Extract every entry word for word. Skip the pictures.

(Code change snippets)
---
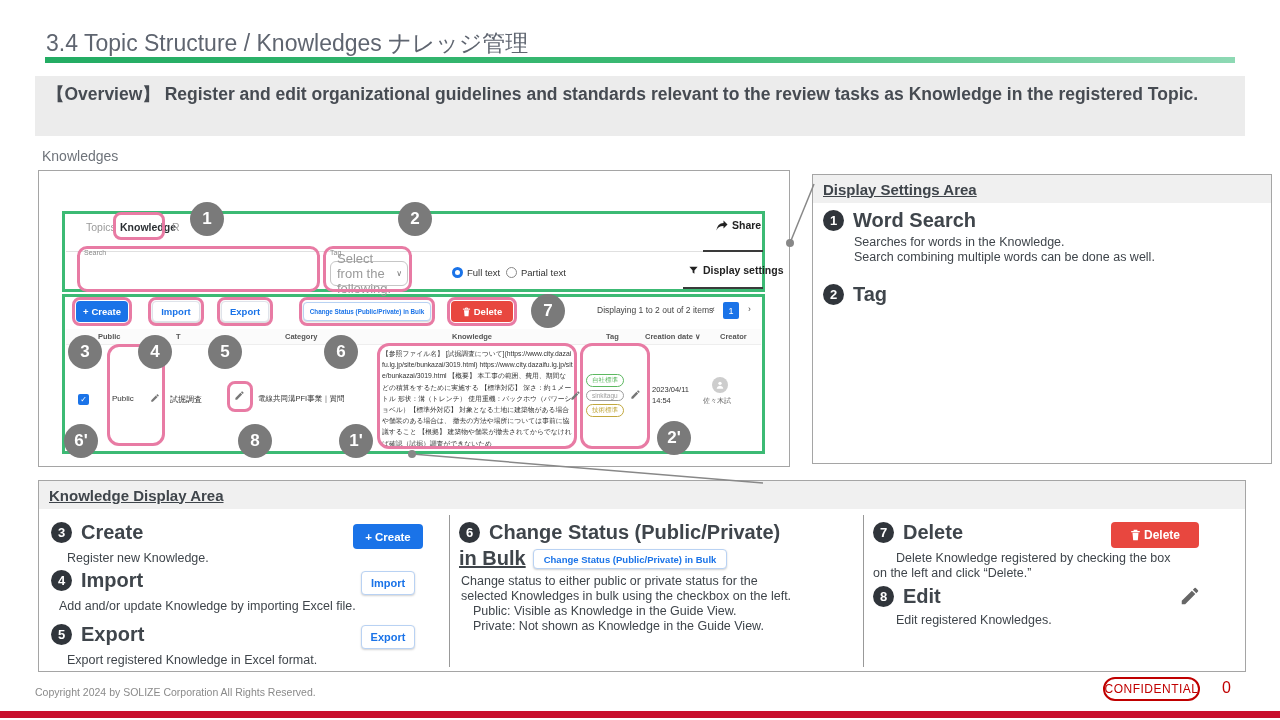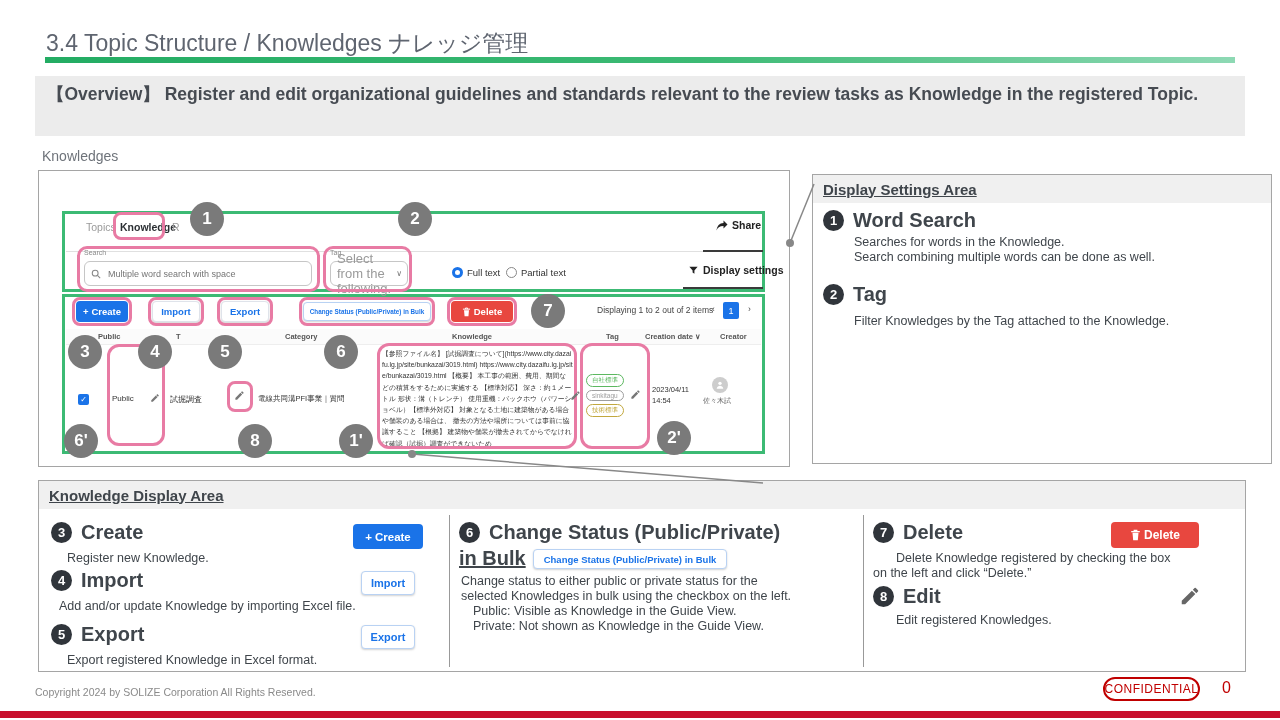--- a/index.html
+++ b/index.html
@@ -91,29 +91,20 @@
   <div class="abs" style="left:716px;top:219px;display:flex;align-items:center;gap:4px;z-index:3;">
     <span>
         <svg width="12" height="11" viewBox="0 0 24 22">
           <path d="M15 1l8 8-8 8v-5C7 12 3 15 1 21 2 12 7 6 15 6V1z" fill="#222"></path>
         </svg>
       </span>
     <span class="ss-bold">Share</span>
   </div>
 
   <div class="abs ss-minilabel" style="left:84px;top:249px;z-index:3;">Search</div>
-  <div class="abs ss-input" style="left:84px;top:261px;width:228px;height:25px;z-index:3;">
-    <span>
-        <svg width="10" height="10" viewBox="0 0 24 24">
-          <circle cx="10" cy="10" r="7" fill="none" stroke="#888" stroke-width="2.5"></circle>
-          <line x1="15.5" y1="15.5" x2="22" y2="22" stroke="#888" stroke-width="2.5"></line>
-        </svg>
-      </span>
-    <input class="ss-search-input" readonly="" placeholder="Multiple word search with space" style="">
-  </div>
 
   <div class="abs ss-minilabel" style="left:330px;top:249px;z-index:3;">Tag</div>
   <div class="abs ss-input" style="left:330px;top:261px;width:78px;height:25px;z-index:3;">
     <span class="ss-select-text">Select from the following.</span>
     <span class="chev">∨</span>
   </div>
 
   <div class="abs radio radio-on" style="left:452px;top:267px;z-index:3;"></div>
   <div class="abs ss-radiolabel" style="left:467px;top:267px;z-index:3;text-align:right;">Full text</div>
   <div class="abs radio radio-off" style="left:506px;top:267px;z-index:3;"></div>
@@ -280,21 +271,20 @@
     <div class="hrow" style="position:absolute;left:10px;top:34px;">
       <span class="nc">1</span>
       <span class="h-title">Word Search</span>
     </div>
     <div class="abs desc" style="left:41px;top:60px;">Searches for words in the Knowledge.</div>
     <div class="abs desc" style="left:41px;top:75px;">Search combining multiple words can be done as well.</div>
     <div class="hrow" style="position:absolute;left:10px;top:108px;">
       <span class="nc">2</span>
       <span class="h-title">Tag</span>
     </div>
-    <div class="abs desc" style="left:41px;top:139px;">Filter Knowledges by the Tag attached to the Knowledge.</div>
   </div>
 
   <div class="abs panel" style="left:38px;top:480px;width:1208px;height:192px;">
     <div class="panel-head">
       <span class="area-title">Knowledge Display Area</span>
     </div>
     <div class="divider-v abs" style="left:410px;top:34px;height:152px;"></div>
     <div class="divider-v abs" style="left:824px;top:34px;height:152px;"></div>
 
     <div class="hrow" style="position:absolute;left:12px;top:40px;">

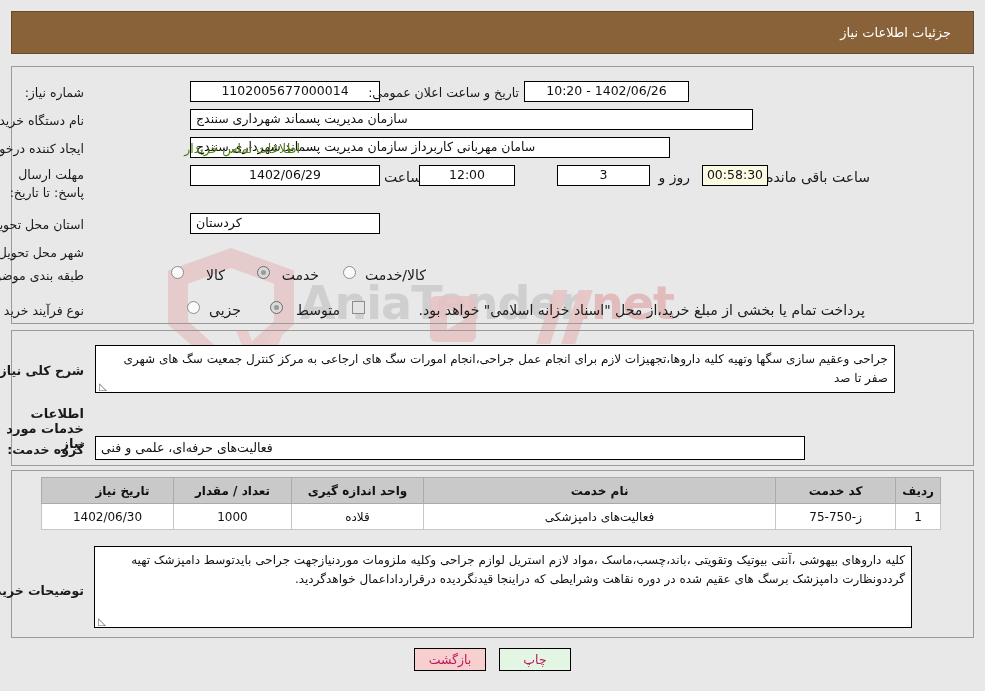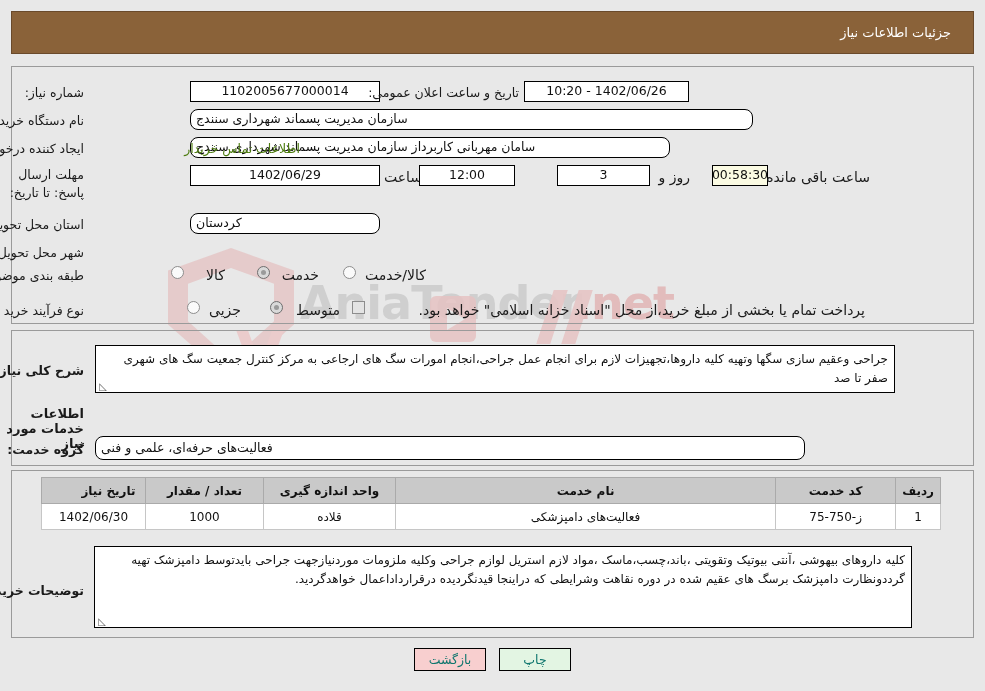--- a/index.html
+++ b/index.html
@@ -133,21 +133,21 @@
     display: flex;
     align-items: center;
     padding: 0 5px;
     z-index: 3;
     height: 21px;
     line-height: 1;
     overflow: hidden;
     white-space: nowrap;
   }
   .fld.center { justify-content: center; }
-  .fld.right  { justify-content: flex-end; border-radius: 8px; }
+  .fld.right  { justify-content: flex-end; }
   .fld.yellow { background: #fbfbe3; }
 
   .linktext {
     position: absolute;
     font-size: 12.5px;
     color: #4d7c0f;
     cursor: pointer;
     white-space: nowrap;
     z-index: 3;
   }
@@ -254,21 +254,21 @@
     left: 0; right: 0;
     top: 648px;
     display: flex;
     justify-content: center;
     gap: 13px;
     z-index: 3;
   }
   .btn {
     border: 1px solid #000;
     font-size: 12.5px;
-    color: #0f766e;
+    color: #be185d;
     padding: 3px 0;
     width: 72px;
     text-align: center;
     cursor: pointer;
     font-family: "DejaVu Sans", "Liberation Sans", sans-serif;
   }
   .btn.ret   { background: #f8cfcf; }
   .btn.print { background: #e3f5e3; }
 </style>
 </head>
@@ -304,21 +304,21 @@
   <div class="lbl" style="right:901px; top:141px;">ایجاد کننده درخواست:</div>
   <div class="fld right" style="right:315px; top:137px; width:480px;">سامان مهربانی کاربرداز سازمان مدیریت پسماند شهرداری سنندج</div>
   <div class="linktext" style="right:685px; top:141px;">اطلاعات تماس خریدار</div>
 
   <div class="lbl" style="right:901px; top:166px; width:86px; text-align:right; line-height:1.45; white-space:normal;">مهلت ارسال پاسخ: تا تاریخ:</div>
   <div class="fld center" style="right:605px; top:165px; width:190px;">1402/06/29</div>
   <div class="plain" style="right:563px; top:169px;">ساعت</div>
   <div class="fld center" style="right:470px; top:165px; width:96px;">12:00</div>
   <div class="fld center" style="right:335px; top:165px; width:93px;">3</div>
   <div class="plain" style="right:295px; top:169px;">روز و</div>
-  <div class="fld center yellow" style="right:217px; top:165px; width:56px;">00:58:30</div>
+  <div class="fld center yellow" style="right:217px; top:165px; width:66px;">00:58:30</div>
   <div class="plain" style="right:115px; top:169px;">ساعت باقی مانده</div>
 
   <div class="lbl" style="right:901px; top:217px;">استان محل تحویل:</div>
   <div class="fld right" style="right:605px; top:213px; width:190px;">کردستان</div>
 
   <div class="lbl" style="right:901px; top:245px;">شهر محل تحویل:</div>
 
   <div class="lbl" style="right:901px; top:268px;">طبقه بندی موضوعی:</div>
 
   <div class="radio" style="right:801px; top:266px;"></div>
@@ -358,21 +358,21 @@
 
   <div class="tbl-wrap">
     <table class="grid">
       <thead>
         <tr>
           <th style="width:42px;">ردیف</th>
           <th style="width:120px;">کد خدمت</th>
           <th>نام خدمت</th>
           <th style="width:132px;">واحد اندازه گیری</th>
           <th style="width:118px;">تعداد / مقدار</th>
-          <th style="width:104px;padding-left:36px;">تاریخ نیاز</th>
+          <th style="width:132px;padding-left:36px;">تاریخ نیاز</th>
         </tr>
       </thead>
       <tbody>
         <tr>
           <td>1</td>
           <td>ز-750-75</td>
           <td>فعالیت‌های دامپزشکی</td>
           <td>قلاده</td>
           <td>1000</td>
           <td>1402/06/30</td>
---
**Solution for this exercise**
--- a/index.html
+++ b/index.html
@@ -91,29 +91,20 @@
   <div class="abs" style="left:716px;top:219px;display:flex;align-items:center;gap:4px;z-index:3;">
     <span>
         <svg width="12" height="11" viewBox="0 0 24 22">
           <path d="M15 1l8 8-8 8v-5C7 12 3 15 1 21 2 12 7 6 15 6V1z" fill="#222"></path>
         </svg>
       </span>
     <span class="ss-bold">Share</span>
   </div>
 
   <div class="abs ss-minilabel" style="left:84px;top:249px;z-index:3;">Search</div>
-  <div class="abs ss-input" style="left:84px;top:261px;width:228px;height:25px;z-index:3;">
-    <span>
-        <svg width="10" height="10" viewBox="0 0 24 24">
-          <circle cx="10" cy="10" r="7" fill="none" stroke="#888" stroke-width="2.5"></circle>
-          <line x1="15.5" y1="15.5" x2="22" y2="22" stroke="#888" stroke-width="2.5"></line>
-        </svg>
-      </span>
-    <input class="ss-search-input" readonly="" placeholder="Multiple word search with space" style="">
-  </div>
 
   <div class="abs ss-minilabel" style="left:330px;top:249px;z-index:3;">Tag</div>
   <div class="abs ss-input" style="left:330px;top:261px;width:78px;height:25px;z-index:3;">
     <span class="ss-select-text">Select from the following.</span>
     <span class="chev">∨</span>
   </div>
 
   <div class="abs radio radio-on" style="left:452px;top:267px;z-index:3;"></div>
   <div class="abs ss-radiolabel" style="left:467px;top:267px;z-index:3;text-align:right;">Full text</div>
   <div class="abs radio radio-off" style="left:506px;top:267px;z-index:3;"></div>
@@ -280,21 +271,20 @@
     <div class="hrow" style="position:absolute;left:10px;top:34px;">
       <span class="nc">1</span>
       <span class="h-title">Word Search</span>
     </div>
     <div class="abs desc" style="left:41px;top:60px;">Searches for words in the Knowledge.</div>
     <div class="abs desc" style="left:41px;top:75px;">Search combining multiple words can be done as well.</div>
     <div class="hrow" style="position:absolute;left:10px;top:108px;">
       <span class="nc">2</span>
       <span class="h-title">Tag</span>
     </div>
-    <div class="abs desc" style="left:41px;top:139px;">Filter Knowledges by the Tag attached to the Knowledge.</div>
   </div>
 
   <div class="abs panel" style="left:38px;top:480px;width:1208px;height:192px;">
     <div class="panel-head">
       <span class="area-title">Knowledge Display Area</span>
     </div>
     <div class="divider-v abs" style="left:410px;top:34px;height:152px;"></div>
     <div class="divider-v abs" style="left:824px;top:34px;height:152px;"></div>
 
     <div class="hrow" style="position:absolute;left:12px;top:40px;">

--- a/index.html
+++ b/index.html
@@ -133,21 +133,21 @@
     display: flex;
     align-items: center;
     padding: 0 5px;
     z-index: 3;
     height: 21px;
     line-height: 1;
     overflow: hidden;
     white-space: nowrap;
   }
   .fld.center { justify-content: center; }
-  .fld.right  { justify-content: flex-end; border-radius: 8px; }
+  .fld.right  { justify-content: flex-end; }
   .fld.yellow { background: #fbfbe3; }
 
   .linktext {
     position: absolute;
     font-size: 12.5px;
     color: #4d7c0f;
     cursor: pointer;
     white-space: nowrap;
     z-index: 3;
   }
@@ -254,21 +254,21 @@
     left: 0; right: 0;
     top: 648px;
     display: flex;
     justify-content: center;
     gap: 13px;
     z-index: 3;
   }
   .btn {
     border: 1px solid #000;
     font-size: 12.5px;
-    color: #0f766e;
+    color: #be185d;
     padding: 3px 0;
     width: 72px;
     text-align: center;
     cursor: pointer;
     font-family: "DejaVu Sans", "Liberation Sans", sans-serif;
   }
   .btn.ret   { background: #f8cfcf; }
   .btn.print { background: #e3f5e3; }
 </style>
 </head>
@@ -304,21 +304,21 @@
   <div class="lbl" style="right:901px; top:141px;">ایجاد کننده درخواست:</div>
   <div class="fld right" style="right:315px; top:137px; width:480px;">سامان مهربانی کاربرداز سازمان مدیریت پسماند شهرداری سنندج</div>
   <div class="linktext" style="right:685px; top:141px;">اطلاعات تماس خریدار</div>
 
   <div class="lbl" style="right:901px; top:166px; width:86px; text-align:right; line-height:1.45; white-space:normal;">مهلت ارسال پاسخ: تا تاریخ:</div>
   <div class="fld center" style="right:605px; top:165px; width:190px;">1402/06/29</div>
   <div class="plain" style="right:563px; top:169px;">ساعت</div>
   <div class="fld center" style="right:470px; top:165px; width:96px;">12:00</div>
   <div class="fld center" style="right:335px; top:165px; width:93px;">3</div>
   <div class="plain" style="right:295px; top:169px;">روز و</div>
-  <div class="fld center yellow" style="right:217px; top:165px; width:56px;">00:58:30</div>
+  <div class="fld center yellow" style="right:217px; top:165px; width:66px;">00:58:30</div>
   <div class="plain" style="right:115px; top:169px;">ساعت باقی مانده</div>
 
   <div class="lbl" style="right:901px; top:217px;">استان محل تحویل:</div>
   <div class="fld right" style="right:605px; top:213px; width:190px;">کردستان</div>
 
   <div class="lbl" style="right:901px; top:245px;">شهر محل تحویل:</div>
 
   <div class="lbl" style="right:901px; top:268px;">طبقه بندی موضوعی:</div>
 
   <div class="radio" style="right:801px; top:266px;"></div>
@@ -358,21 +358,21 @@
 
   <div class="tbl-wrap">
     <table class="grid">
       <thead>
         <tr>
           <th style="width:42px;">ردیف</th>
           <th style="width:120px;">کد خدمت</th>
           <th>نام خدمت</th>
           <th style="width:132px;">واحد اندازه گیری</th>
           <th style="width:118px;">تعداد / مقدار</th>
-          <th style="width:104px;padding-left:36px;">تاریخ نیاز</th>
+          <th style="width:132px;padding-left:36px;">تاریخ نیاز</th>
         </tr>
       </thead>
       <tbody>
         <tr>
           <td>1</td>
           <td>ز-750-75</td>
           <td>فعالیت‌های دامپزشکی</td>
           <td>قلاده</td>
           <td>1000</td>
           <td>1402/06/30</td>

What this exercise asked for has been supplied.